Si les IDE avaient collaboré respectivement 100 et 200 fois antérieurement, le risque de PDT avec survenue d’un décès variait de 14 % (8-24 %) à 2 % (1-7 %). S’il y avait non-respect des deux rapports soignant/malades (> 5 malades pour 2 IDE et > 4 malades par AS), le RR était de 3,16 (1,94 - 5,14, p < 0,001). En cas de combinaison d’une familiarité faible entre IDE et d’un non-respect des rapports soignant/malades, le RR atteignait 4,69 (2,42 - 9,09).

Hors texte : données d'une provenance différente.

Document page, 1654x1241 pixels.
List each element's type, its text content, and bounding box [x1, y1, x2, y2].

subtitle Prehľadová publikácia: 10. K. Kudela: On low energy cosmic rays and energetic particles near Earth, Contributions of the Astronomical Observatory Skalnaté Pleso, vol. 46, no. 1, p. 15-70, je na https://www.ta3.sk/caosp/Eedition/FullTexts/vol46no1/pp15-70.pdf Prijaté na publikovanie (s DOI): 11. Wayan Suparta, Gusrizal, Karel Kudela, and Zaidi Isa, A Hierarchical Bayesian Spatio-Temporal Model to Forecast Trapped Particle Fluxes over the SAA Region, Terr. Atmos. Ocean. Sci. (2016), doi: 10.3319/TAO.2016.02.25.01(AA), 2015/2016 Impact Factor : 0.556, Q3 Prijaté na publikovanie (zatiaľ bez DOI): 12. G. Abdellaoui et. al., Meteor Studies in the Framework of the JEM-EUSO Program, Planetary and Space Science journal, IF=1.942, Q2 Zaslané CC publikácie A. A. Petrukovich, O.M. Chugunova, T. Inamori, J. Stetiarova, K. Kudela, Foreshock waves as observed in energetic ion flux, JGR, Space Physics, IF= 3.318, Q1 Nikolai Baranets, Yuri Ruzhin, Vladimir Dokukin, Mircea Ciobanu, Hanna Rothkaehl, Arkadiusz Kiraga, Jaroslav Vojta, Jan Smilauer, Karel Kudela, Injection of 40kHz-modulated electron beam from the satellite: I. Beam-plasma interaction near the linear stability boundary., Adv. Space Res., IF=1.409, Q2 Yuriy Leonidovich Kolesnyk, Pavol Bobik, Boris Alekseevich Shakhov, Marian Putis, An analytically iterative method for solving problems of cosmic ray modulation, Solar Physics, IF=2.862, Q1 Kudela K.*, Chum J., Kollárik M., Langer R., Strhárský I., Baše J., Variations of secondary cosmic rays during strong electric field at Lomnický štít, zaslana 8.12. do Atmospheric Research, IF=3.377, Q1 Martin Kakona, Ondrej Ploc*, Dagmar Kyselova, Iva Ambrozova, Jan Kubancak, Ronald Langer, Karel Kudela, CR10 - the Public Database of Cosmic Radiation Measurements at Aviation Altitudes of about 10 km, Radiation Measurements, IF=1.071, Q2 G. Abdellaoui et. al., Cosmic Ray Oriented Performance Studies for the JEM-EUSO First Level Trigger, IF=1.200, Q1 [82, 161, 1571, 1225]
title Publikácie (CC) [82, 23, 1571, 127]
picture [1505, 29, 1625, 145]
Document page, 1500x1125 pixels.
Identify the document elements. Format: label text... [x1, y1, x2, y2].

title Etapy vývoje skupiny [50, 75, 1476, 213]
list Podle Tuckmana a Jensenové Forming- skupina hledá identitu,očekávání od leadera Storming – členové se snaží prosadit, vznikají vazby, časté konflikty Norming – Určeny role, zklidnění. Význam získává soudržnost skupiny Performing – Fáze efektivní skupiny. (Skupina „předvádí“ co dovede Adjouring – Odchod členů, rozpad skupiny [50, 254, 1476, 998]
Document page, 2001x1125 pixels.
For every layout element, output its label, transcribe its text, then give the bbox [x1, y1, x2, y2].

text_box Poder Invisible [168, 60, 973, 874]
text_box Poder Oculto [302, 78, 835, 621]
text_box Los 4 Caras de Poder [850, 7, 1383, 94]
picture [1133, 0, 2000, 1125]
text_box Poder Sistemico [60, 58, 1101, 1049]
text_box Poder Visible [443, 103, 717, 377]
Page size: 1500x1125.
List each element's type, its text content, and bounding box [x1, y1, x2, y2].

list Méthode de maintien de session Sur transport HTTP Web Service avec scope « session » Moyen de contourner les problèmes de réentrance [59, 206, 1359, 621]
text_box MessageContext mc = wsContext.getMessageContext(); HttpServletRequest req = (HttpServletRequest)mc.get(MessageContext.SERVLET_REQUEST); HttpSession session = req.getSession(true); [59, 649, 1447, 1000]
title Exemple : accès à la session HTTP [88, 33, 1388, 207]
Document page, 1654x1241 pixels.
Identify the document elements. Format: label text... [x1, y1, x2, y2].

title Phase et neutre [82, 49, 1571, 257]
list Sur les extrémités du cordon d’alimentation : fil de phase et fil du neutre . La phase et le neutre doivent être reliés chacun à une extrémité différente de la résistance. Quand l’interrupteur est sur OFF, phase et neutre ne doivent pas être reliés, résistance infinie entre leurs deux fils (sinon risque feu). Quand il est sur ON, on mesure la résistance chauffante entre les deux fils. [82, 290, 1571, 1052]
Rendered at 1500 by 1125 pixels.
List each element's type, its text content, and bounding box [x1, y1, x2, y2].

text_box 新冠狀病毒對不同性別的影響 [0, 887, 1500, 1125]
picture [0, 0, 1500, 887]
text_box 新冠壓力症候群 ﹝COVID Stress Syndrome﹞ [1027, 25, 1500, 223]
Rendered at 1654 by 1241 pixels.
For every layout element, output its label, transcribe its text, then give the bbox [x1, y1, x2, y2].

Il est ainsi confirmé qu’au cours d’un roulement d’IDE en réanimation, il y a association entre un plus grand risque de décès d’un malade et une moins bonne connaissance mutuelle (« familiarité ») entre IDE. Ce risque s’ajoute à celui entraîné par la tension en personnel (IDE et AS). Les auteurs insistent sur l’importance de la stabilité de l’équipe soignante et du maintien d’une bonne camaraderie d’équipe pour préserver le psychisme du personnel.
Ces éléments sont déterminants aussi bien pour la sécurité du malade que pour la motivation au travail. Les auteurs suggèrent en conclusion que les règles de fonctionnement d’un service ne devraient être imposées de façon pyramidale mais plutôt recueillies de bas en haut de l’échelle hiérarchique et adoptées par consensus quotidien.
Dr Bertrand Herer
Références
Duclos A et coll. : Nurse-to-Nurse Familiarity and Mortality in the Critically Ill. A Multicenter Observational Study. Am J Respir Crit Care Med. 2022 ; publication avancée en ligne le 11 octobre. doi: 10.1164/rccm.202204-0696OC.
Remerciements particuliers au Pr. Claude Guérin pour son aide.